# DIRECTIONS FOR THIS TASK
Please present the lines in the records below, from the line with "luar negeri bila Anda serius" to the line with "Chaire Unesco et" (both included), as a Markdown table with the columns Nr and Line, with one row per line. Skip blank lines and leave the pictures out.

Saved data entries
══════════════════════════════

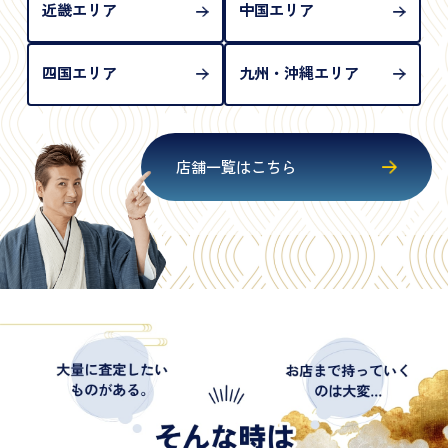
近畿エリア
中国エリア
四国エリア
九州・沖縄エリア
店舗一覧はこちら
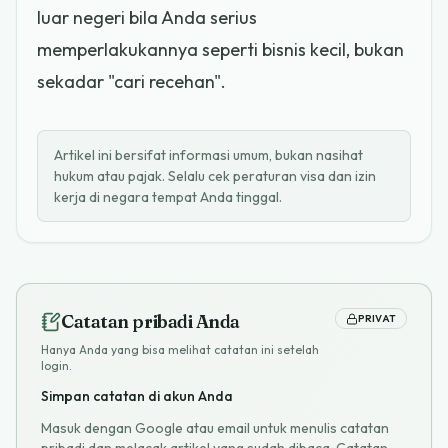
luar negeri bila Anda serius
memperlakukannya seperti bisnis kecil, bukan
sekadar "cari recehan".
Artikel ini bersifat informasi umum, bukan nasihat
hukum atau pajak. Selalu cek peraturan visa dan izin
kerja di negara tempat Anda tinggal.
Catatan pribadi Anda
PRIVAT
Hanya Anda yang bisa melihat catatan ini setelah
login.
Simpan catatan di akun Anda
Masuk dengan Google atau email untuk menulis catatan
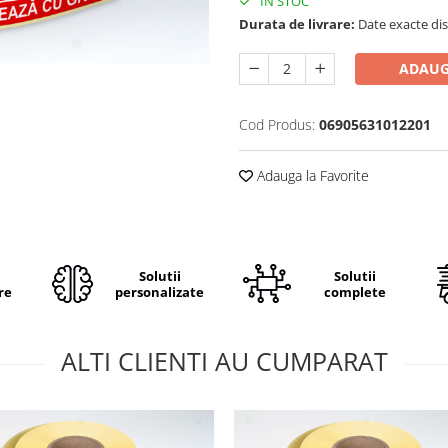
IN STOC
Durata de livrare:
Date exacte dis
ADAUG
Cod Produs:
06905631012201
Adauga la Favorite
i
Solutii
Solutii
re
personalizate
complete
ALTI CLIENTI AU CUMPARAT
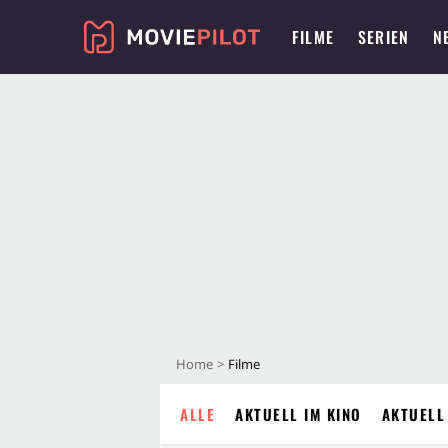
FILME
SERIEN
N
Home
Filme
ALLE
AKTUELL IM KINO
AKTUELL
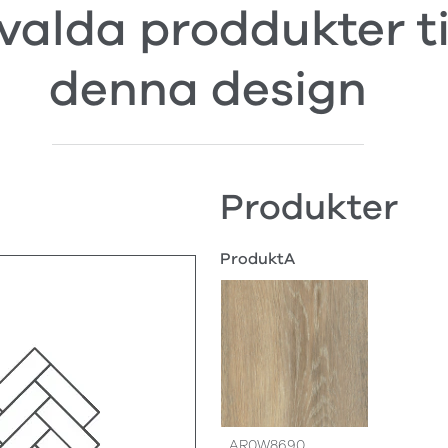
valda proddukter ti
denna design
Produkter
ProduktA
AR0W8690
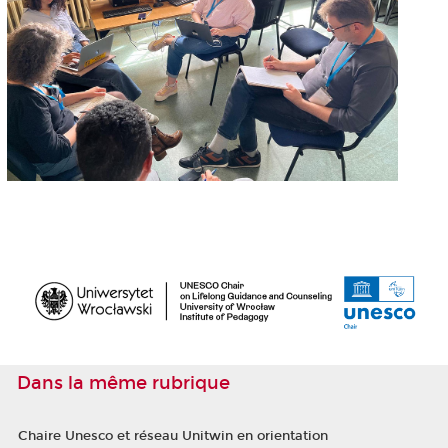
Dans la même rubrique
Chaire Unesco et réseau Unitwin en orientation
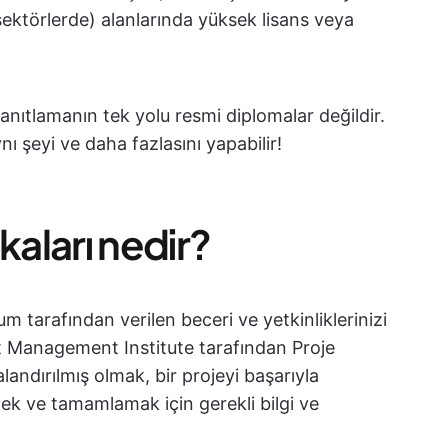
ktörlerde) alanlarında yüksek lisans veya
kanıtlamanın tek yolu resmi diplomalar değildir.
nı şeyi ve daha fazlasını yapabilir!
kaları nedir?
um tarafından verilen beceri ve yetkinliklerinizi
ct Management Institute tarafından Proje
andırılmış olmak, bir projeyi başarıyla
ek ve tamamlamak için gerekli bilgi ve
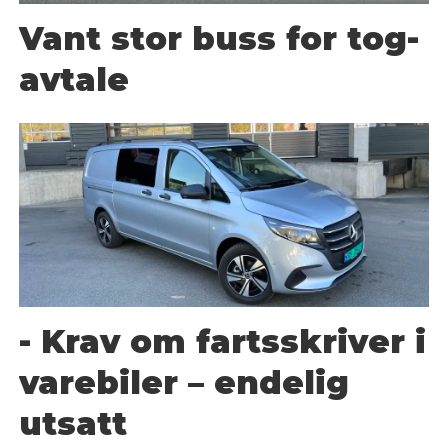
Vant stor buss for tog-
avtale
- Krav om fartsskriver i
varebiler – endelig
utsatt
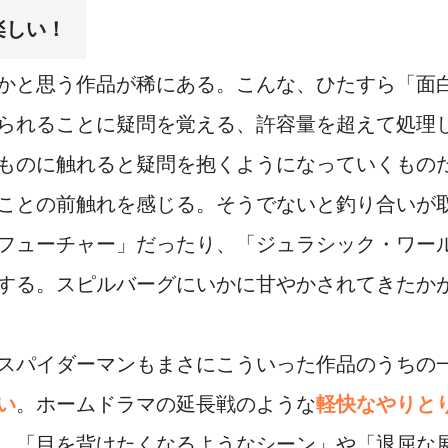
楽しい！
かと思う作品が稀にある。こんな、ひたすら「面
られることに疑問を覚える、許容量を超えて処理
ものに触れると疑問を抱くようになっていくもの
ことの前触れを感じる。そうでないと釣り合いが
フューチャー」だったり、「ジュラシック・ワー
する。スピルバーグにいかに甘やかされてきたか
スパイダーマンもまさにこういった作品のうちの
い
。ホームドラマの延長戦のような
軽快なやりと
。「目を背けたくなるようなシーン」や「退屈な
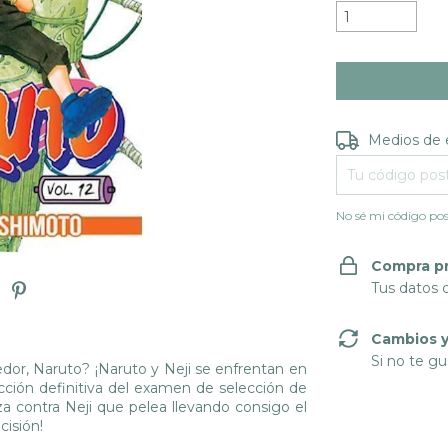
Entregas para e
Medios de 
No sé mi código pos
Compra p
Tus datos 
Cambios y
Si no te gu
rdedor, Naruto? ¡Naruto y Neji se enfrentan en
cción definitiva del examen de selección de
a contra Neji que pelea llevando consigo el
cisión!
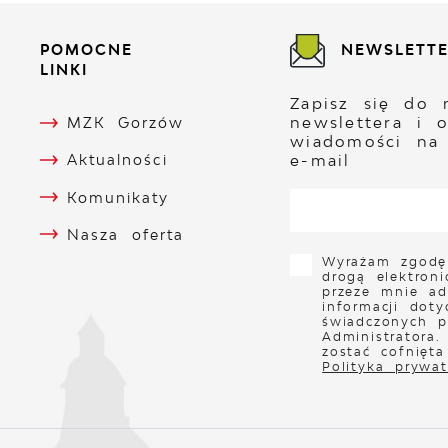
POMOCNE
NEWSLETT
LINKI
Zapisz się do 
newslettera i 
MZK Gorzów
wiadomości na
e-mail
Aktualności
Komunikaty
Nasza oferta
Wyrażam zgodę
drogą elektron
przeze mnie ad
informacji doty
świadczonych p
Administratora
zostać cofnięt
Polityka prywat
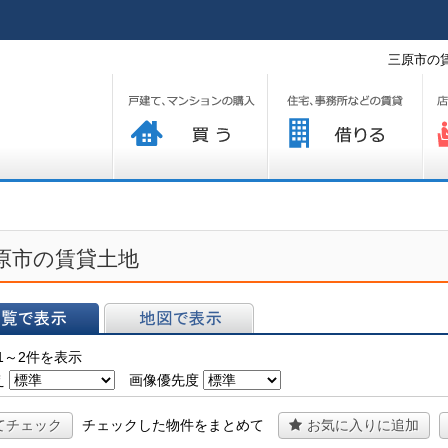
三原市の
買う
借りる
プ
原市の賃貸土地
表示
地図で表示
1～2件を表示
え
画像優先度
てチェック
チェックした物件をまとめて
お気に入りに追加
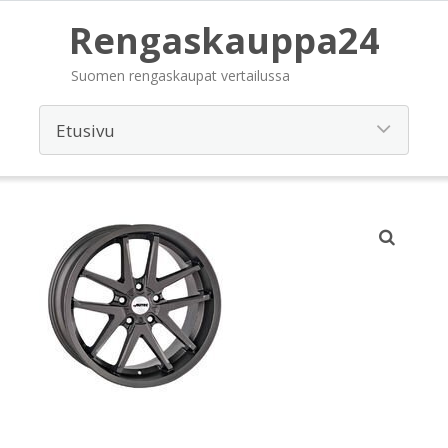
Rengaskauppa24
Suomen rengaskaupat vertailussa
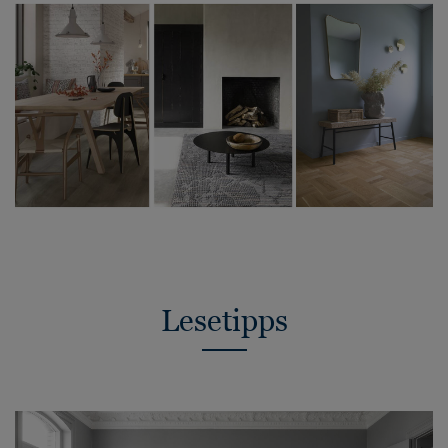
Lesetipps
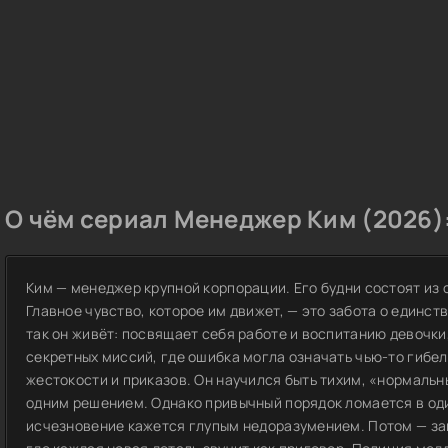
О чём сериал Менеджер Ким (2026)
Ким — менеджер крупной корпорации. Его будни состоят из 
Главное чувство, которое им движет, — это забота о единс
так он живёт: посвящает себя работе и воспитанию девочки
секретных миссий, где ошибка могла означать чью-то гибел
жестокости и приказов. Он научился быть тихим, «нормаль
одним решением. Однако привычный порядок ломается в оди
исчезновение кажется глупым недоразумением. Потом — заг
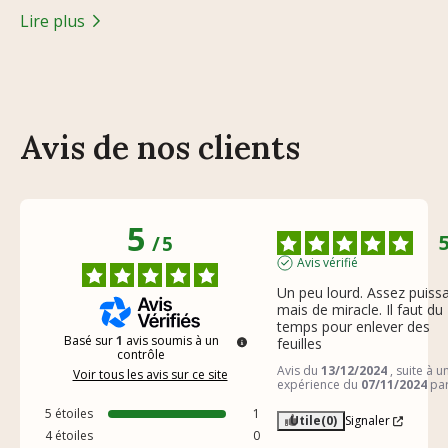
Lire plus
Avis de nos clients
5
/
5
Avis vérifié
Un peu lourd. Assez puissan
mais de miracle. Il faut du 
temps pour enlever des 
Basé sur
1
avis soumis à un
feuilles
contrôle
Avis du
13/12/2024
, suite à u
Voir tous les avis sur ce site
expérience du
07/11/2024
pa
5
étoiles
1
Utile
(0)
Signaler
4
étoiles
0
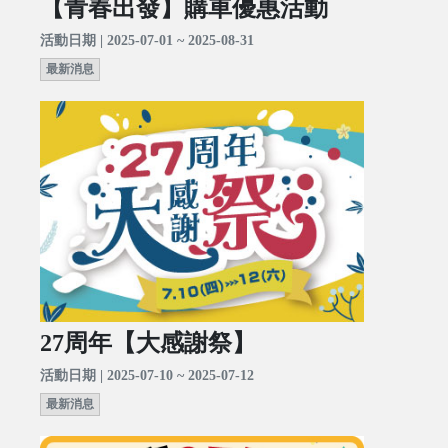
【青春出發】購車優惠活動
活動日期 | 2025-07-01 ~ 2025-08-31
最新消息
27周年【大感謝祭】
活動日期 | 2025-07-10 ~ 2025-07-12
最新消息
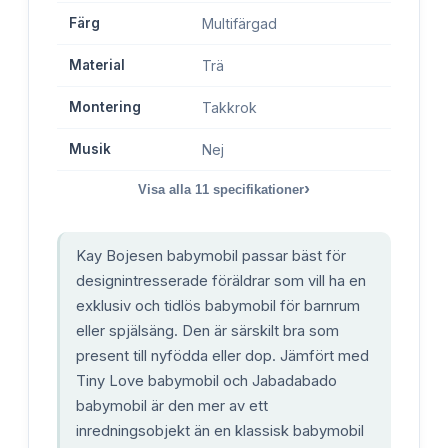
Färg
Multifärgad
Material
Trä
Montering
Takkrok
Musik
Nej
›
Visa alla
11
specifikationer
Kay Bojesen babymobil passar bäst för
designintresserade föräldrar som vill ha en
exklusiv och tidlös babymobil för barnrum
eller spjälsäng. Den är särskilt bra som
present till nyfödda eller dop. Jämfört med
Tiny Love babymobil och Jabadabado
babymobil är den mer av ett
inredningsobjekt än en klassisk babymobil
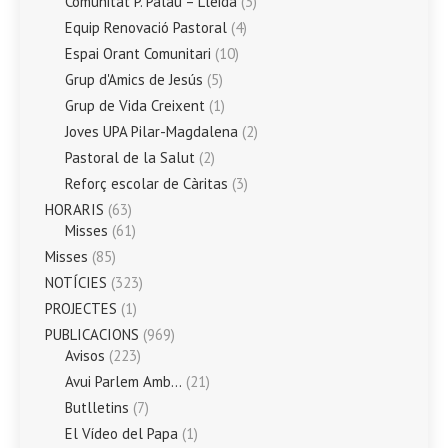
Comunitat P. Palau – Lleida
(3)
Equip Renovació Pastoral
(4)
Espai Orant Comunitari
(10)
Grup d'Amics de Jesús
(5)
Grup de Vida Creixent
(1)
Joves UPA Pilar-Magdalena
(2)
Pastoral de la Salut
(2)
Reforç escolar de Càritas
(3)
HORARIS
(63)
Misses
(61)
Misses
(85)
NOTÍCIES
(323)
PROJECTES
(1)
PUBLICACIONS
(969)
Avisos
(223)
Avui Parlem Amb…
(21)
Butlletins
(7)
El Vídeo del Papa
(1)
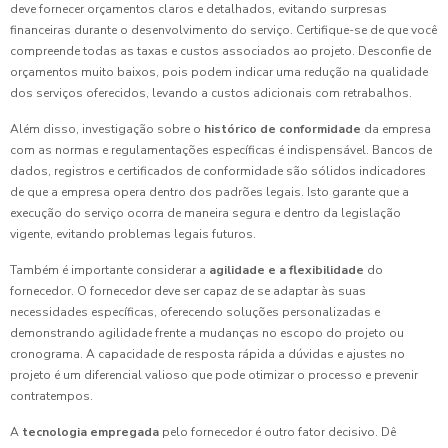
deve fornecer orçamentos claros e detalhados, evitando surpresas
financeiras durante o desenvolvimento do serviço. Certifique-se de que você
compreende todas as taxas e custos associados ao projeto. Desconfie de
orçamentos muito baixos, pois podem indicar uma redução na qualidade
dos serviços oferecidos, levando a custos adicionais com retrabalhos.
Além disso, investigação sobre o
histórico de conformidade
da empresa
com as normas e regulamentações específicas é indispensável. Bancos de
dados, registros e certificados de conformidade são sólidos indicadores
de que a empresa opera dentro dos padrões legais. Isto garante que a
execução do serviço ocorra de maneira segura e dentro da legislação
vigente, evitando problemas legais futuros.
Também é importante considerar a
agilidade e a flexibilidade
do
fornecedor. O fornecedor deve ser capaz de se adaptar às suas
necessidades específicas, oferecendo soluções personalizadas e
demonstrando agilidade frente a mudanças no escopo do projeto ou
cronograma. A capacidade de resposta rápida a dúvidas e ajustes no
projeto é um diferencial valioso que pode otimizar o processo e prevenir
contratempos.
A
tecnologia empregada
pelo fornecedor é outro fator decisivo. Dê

══════════════════════════════

# YOUR RESPONSE
| Nr | Line |
|---|---|
| 1 | luar negeri bila Anda serius |
| 2 | memperlakukannya seperti bisnis kecil, bukan |
| 3 | sekadar "cari recehan". |
| 4 | Artikel ini bersifat informasi umum, bukan nasihat |
| 5 | hukum atau pajak. Selalu cek peraturan visa dan izin |
| 6 | kerja di negara tempat Anda tinggal. |
| 7 | Catatan pribadi Anda |
| 8 | PRIVAT |
| 9 | Hanya Anda yang bisa melihat catatan ini setelah |
| 10 | login. |
| 11 | Simpan catatan di akun Anda |
| 12 | Masuk dengan Google atau email untuk menulis catatan |
| 13 | IN STOC |
| 14 | Durata de livrare: |
| 15 | Date exacte dis |
| 16 | ADAUG |
| 17 | Cod Produs: |
| 18 | 06905631012201 |
| 19 | Adauga la Favorite |
| 20 | i |
| 21 | Solutii |
| 22 | Solutii |
| 23 | re |
| 24 | personalizate |
| 25 | complete |
| 26 | ALTI CLIENTI AU CUMPARAT |
| 27 | FILME |
| 28 | SERIEN |
| 29 | N |
| 30 | Home |
| 31 | Filme |
| 32 | ALLE |
| 33 | AKTUELL IM KINO |
| 34 | AKTUELL |
| 35 | valda proddukter ti |
| 36 | denna design |
| 37 | Produkter |
| 38 | ProduktA |
| 39 | AR0W8690 |
| 40 | Dans la même rubrique |
| 41 | Chaire Unesco et réseau Unitwin en orientation |